ABRUZZO. Si parla male dell'Abruzzo a livello nazionale. E non è una novità. Ma fa un certo effetto che diventi un caso di scuola, degno di un libro, proprio per indicare quello che non dovrebbe succedere in sanità (e con i soldi pubblici).

Se ne discute con ospiti importanti a Roma, alla presentazione del libro “Le mani sulla sanità” (autori D'Amato, Notaristefano e Petti): sono stati invitati Nicola Gratteri, noto pm della Direzione antimafia calabrese, Piero Marrazzo, Regione Lazio, Nicola Zingaretti, Provincia di Roma e Franco Cuccurullo, nella sua veste di presidente del Consiglio superiore di sanità. Come ci vedono da lontano? Come è stato vissuto l'arresto di Del Turco, di buona parte del governo regionale, ma anche di esponenti dell'opposizione?
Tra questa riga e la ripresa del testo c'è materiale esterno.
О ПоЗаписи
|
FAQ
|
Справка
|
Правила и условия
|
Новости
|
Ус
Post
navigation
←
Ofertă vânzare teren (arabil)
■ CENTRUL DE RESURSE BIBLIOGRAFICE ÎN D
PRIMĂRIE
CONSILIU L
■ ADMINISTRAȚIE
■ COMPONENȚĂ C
Semplicemente avvicinando il 14 luglio abruzzese e l'attività della magistratura pescarese agli scandali nazionali più famosi: Lady Asl a Roma, con le sue mazzette milionarie, le valvole cardiache difettose acquistate in Brasile per i Policlinici di Padova e di Torino, la Clinica Santa Rita a Milano, le connessioni tra 'ndrangheta, politica ed affari in Calabria. «Sono vicende che dimostrano come siano ancora inadeguati i controlli – spiega il professor Franco Cuccurullo, nella veste di presentatore del libro – per uscire da questa situazione è necessario applicare alla sanità i criteri della qualità e della sicurezza, che non possono prescindere dal coinvolgimento degli operatori sanitari nella gestione e nei processi decisionali».
Ma nella situazione della sanità abruzzese non si tratta solo di evitare la malasanità o la disorganizzazione, bisogna incidere su chi guida a tutti i livelli le articolazioni assistenziali: «Certamente credo importante scegliere manager e direttori delle strutture complesse solo facendo riferimento alle loro professionalità – spiega Cuccurullo - con un passo indietro della politica».
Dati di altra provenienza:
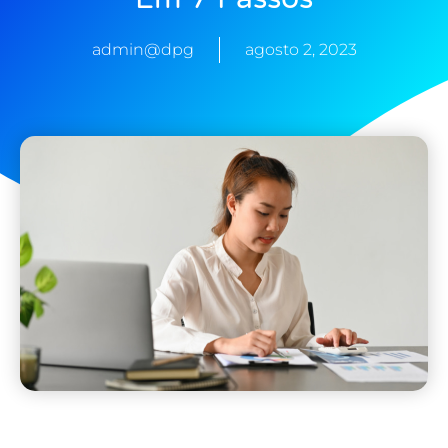
admin@dpg
agosto 2, 2023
Però non è che i concorsi universitari siano un grosso esempio di merito...: «Come Università e come Governo ci si sta impegnando a moralizzare questo settore. Riteniamo – conclude il professor Cuccurullo – che non si può gattopardescamente sostenere un meccanismo di nomine che non sia legato al merito. Sono perciò fiducioso che il nostro sistema sanitario, con un giusto mix di pubblico e di privato, possa tornare a fare notizia per la buona sanità che c'è ed è molto più presente di quanto si creda».